On 26/05/10 23:31, Dimitri Fontaine wrote:
> So if you want simplicity to admin, effective data availability and
> precise control over the global setup, I say go for:
> a. transaction level control of the replication level
> b. cascading support
> c. quorum with timeout
> d. choice of commit or rollback at timeout
>
> Then give me a setup example that you can't express fully.
One master, one synchronous standby on another continent for HA
purposes, and one asynchronous reporting server in the same rack as the
master. You don't want to set up the reporting server as a cascaded
slave of the standby on the other continent, because that would double
the bandwidth required, but you also don't want the master to wait for
the reporting server.
The possibilities are endless... Your proposal above covers a pretty
good set of scenarios, but it's by no means complete. If we try to solve
everything the configuration will need to be written in a
Turing-complete Replication Description Language. We'll have to pick a
useful, easy-to-understand subset that covers the common scenarios.
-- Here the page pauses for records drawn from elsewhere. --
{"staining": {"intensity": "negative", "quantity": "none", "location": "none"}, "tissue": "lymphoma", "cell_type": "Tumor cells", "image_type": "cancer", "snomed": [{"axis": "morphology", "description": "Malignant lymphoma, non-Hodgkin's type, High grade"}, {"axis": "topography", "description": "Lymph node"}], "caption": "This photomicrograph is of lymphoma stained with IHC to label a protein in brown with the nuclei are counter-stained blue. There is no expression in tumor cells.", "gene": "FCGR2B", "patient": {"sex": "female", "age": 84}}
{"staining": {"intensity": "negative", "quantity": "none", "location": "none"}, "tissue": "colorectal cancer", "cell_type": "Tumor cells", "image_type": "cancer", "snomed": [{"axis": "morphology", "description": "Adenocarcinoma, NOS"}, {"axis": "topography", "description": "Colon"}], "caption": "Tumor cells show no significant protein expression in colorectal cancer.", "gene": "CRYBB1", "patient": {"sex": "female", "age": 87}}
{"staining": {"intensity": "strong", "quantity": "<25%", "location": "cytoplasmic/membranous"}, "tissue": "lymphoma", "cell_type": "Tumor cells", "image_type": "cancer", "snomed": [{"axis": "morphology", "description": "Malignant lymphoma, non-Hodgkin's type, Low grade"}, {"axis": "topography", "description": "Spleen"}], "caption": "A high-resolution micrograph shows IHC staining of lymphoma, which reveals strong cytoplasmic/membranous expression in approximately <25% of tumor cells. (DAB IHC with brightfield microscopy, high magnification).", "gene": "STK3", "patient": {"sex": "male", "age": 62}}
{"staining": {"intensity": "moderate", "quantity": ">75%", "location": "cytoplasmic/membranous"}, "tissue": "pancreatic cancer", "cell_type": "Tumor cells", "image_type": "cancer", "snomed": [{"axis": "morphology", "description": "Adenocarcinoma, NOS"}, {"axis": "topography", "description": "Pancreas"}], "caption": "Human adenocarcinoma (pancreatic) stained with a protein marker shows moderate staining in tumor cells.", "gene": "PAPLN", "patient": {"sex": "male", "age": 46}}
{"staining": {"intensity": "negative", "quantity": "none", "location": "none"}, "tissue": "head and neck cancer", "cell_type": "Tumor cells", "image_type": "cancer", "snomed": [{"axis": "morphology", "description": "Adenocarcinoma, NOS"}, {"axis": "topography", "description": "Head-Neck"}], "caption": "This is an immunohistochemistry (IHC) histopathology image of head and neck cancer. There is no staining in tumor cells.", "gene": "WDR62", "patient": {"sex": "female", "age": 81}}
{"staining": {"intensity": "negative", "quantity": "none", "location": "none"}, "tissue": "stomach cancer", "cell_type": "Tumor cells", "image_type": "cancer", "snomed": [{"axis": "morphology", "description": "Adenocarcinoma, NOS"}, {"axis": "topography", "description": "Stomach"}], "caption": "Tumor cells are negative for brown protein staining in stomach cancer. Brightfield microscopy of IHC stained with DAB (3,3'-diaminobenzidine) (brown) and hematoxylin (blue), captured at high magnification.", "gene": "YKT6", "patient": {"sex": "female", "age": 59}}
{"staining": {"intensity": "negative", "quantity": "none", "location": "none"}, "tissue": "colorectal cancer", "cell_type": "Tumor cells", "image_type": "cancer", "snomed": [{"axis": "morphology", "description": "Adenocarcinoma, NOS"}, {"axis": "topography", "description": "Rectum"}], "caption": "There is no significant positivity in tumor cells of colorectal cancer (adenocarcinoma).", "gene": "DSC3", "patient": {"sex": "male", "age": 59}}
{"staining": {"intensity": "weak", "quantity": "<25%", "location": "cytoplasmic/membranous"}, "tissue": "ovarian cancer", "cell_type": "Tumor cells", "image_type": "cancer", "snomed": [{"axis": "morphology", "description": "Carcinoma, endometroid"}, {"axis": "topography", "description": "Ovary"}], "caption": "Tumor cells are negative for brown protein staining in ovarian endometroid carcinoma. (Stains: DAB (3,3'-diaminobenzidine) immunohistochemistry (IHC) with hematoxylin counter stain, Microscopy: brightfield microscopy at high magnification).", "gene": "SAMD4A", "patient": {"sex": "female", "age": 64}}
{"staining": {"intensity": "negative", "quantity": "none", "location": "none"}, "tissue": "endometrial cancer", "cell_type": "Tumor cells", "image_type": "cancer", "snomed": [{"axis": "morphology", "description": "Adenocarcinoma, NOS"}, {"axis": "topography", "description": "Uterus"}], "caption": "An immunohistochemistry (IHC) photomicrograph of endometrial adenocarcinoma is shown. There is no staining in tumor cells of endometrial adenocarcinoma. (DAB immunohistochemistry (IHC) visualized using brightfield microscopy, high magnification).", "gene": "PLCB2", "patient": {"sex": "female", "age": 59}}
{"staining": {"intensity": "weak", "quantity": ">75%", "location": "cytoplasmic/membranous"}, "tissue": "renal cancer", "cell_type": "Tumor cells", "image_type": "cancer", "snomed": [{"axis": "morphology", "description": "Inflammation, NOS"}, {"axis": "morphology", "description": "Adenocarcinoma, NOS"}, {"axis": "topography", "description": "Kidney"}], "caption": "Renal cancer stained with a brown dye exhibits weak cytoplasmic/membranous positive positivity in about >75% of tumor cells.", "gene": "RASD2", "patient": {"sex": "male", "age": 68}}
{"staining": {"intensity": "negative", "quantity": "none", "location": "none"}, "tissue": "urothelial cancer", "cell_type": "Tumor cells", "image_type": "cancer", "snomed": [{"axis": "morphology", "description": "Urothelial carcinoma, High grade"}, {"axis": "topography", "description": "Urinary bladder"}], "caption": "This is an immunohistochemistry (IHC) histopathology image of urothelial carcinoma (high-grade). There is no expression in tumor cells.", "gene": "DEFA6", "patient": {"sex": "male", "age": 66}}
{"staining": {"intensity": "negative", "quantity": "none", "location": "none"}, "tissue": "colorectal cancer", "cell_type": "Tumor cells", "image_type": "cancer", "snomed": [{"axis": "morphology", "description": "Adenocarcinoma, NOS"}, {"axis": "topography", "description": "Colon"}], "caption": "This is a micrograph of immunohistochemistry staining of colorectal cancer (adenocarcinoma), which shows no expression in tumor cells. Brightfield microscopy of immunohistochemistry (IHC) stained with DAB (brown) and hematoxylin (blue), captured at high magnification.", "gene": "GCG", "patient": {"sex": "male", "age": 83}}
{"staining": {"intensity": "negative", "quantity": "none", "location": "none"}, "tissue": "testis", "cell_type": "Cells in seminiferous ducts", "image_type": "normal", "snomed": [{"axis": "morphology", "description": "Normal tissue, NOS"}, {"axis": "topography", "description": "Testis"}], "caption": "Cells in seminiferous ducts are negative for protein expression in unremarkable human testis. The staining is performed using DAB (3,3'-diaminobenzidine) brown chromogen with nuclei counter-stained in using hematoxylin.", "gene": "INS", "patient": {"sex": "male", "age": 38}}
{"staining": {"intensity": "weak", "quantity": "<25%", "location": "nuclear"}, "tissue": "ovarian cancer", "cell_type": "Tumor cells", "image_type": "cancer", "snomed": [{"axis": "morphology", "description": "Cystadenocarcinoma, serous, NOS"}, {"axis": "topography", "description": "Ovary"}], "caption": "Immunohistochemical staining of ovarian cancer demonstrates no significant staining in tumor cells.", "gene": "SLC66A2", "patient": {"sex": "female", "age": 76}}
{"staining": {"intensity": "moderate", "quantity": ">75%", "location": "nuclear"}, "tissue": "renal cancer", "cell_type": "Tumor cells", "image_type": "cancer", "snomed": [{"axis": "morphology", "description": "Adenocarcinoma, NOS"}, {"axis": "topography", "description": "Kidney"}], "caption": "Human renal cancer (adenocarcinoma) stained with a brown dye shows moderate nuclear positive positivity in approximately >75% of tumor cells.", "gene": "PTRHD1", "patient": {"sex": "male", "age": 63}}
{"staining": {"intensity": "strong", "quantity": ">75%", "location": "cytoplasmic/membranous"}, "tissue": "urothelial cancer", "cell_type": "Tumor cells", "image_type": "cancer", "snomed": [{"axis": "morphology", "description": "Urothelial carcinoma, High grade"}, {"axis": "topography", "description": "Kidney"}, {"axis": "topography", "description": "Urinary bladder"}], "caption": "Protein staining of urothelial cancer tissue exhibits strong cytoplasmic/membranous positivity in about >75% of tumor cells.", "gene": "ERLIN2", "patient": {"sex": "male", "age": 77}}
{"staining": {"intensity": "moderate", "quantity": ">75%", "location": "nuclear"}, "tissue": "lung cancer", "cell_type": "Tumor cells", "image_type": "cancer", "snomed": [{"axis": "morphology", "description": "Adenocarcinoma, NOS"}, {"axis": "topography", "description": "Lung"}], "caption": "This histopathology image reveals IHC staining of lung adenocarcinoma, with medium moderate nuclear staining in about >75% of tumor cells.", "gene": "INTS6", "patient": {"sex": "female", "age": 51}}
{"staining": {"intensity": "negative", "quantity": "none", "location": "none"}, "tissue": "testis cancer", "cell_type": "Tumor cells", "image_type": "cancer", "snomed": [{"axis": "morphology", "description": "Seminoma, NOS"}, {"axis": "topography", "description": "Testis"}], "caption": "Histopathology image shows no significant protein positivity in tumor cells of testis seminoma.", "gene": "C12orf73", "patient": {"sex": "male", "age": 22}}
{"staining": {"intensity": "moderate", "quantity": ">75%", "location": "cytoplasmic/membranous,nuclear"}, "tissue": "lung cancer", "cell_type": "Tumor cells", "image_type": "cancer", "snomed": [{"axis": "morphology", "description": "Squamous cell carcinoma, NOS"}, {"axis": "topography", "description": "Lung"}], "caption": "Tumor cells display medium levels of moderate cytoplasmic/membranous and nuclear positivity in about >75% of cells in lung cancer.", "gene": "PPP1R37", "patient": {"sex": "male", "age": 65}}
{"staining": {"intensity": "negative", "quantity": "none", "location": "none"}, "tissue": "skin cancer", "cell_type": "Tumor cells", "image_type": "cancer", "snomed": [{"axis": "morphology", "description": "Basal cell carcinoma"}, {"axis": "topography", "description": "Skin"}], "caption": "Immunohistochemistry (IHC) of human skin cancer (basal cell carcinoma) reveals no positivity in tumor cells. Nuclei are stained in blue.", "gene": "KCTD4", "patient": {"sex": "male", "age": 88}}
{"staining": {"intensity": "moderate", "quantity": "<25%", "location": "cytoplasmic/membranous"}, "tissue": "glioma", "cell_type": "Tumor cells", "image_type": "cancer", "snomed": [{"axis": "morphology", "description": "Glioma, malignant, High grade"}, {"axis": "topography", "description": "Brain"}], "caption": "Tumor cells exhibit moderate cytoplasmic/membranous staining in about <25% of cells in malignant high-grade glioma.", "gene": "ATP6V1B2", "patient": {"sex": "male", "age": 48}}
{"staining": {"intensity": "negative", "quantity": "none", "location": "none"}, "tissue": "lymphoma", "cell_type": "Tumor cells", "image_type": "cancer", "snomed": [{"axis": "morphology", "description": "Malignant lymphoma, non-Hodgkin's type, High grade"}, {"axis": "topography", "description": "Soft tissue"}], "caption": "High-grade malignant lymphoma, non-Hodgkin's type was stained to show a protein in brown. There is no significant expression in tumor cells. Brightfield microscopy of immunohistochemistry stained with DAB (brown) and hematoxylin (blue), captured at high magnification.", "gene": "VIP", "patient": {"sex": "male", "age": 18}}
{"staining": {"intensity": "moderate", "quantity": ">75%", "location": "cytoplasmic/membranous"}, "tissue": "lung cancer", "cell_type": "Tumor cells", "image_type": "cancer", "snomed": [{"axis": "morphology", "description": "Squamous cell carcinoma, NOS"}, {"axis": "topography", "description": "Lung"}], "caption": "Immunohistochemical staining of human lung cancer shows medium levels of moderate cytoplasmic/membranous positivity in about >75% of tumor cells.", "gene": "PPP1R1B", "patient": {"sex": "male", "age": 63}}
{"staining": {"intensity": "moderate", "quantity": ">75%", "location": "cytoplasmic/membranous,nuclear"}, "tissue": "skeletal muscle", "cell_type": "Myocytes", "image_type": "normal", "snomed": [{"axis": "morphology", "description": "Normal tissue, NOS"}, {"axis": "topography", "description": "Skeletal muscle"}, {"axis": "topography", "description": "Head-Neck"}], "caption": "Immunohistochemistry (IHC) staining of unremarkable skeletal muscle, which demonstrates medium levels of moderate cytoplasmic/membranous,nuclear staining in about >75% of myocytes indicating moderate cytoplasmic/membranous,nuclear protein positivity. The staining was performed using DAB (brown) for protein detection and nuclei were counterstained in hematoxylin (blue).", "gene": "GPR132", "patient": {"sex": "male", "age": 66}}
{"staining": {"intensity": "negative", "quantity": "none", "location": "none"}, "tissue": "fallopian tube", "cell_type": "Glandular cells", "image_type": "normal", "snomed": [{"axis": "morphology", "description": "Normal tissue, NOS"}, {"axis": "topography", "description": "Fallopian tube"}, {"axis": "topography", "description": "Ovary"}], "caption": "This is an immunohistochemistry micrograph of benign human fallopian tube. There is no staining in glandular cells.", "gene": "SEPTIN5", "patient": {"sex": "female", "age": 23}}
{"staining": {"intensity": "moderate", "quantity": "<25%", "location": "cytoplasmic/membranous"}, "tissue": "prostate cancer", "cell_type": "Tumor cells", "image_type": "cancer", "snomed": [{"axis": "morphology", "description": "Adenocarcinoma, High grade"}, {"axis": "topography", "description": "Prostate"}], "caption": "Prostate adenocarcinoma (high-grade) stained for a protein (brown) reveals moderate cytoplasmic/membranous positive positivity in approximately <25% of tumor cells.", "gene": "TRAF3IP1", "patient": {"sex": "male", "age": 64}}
To
handle the more exotic scenarios, you can write a proxy that sits in
front of the master, and implements whatever rules you wish, with the
rules written in C.
BTW, I think we're going to need a separate config file for listing the
standbys anyway. There you can write per-server rules and options, but
explicitly knowing about all the standbys also allows the master to
recycle WAL as soon as it has been streamed to all the registered
standbys. Currently we just keep wal_keep_segments files around, just in
case there's a standby out there that needs them.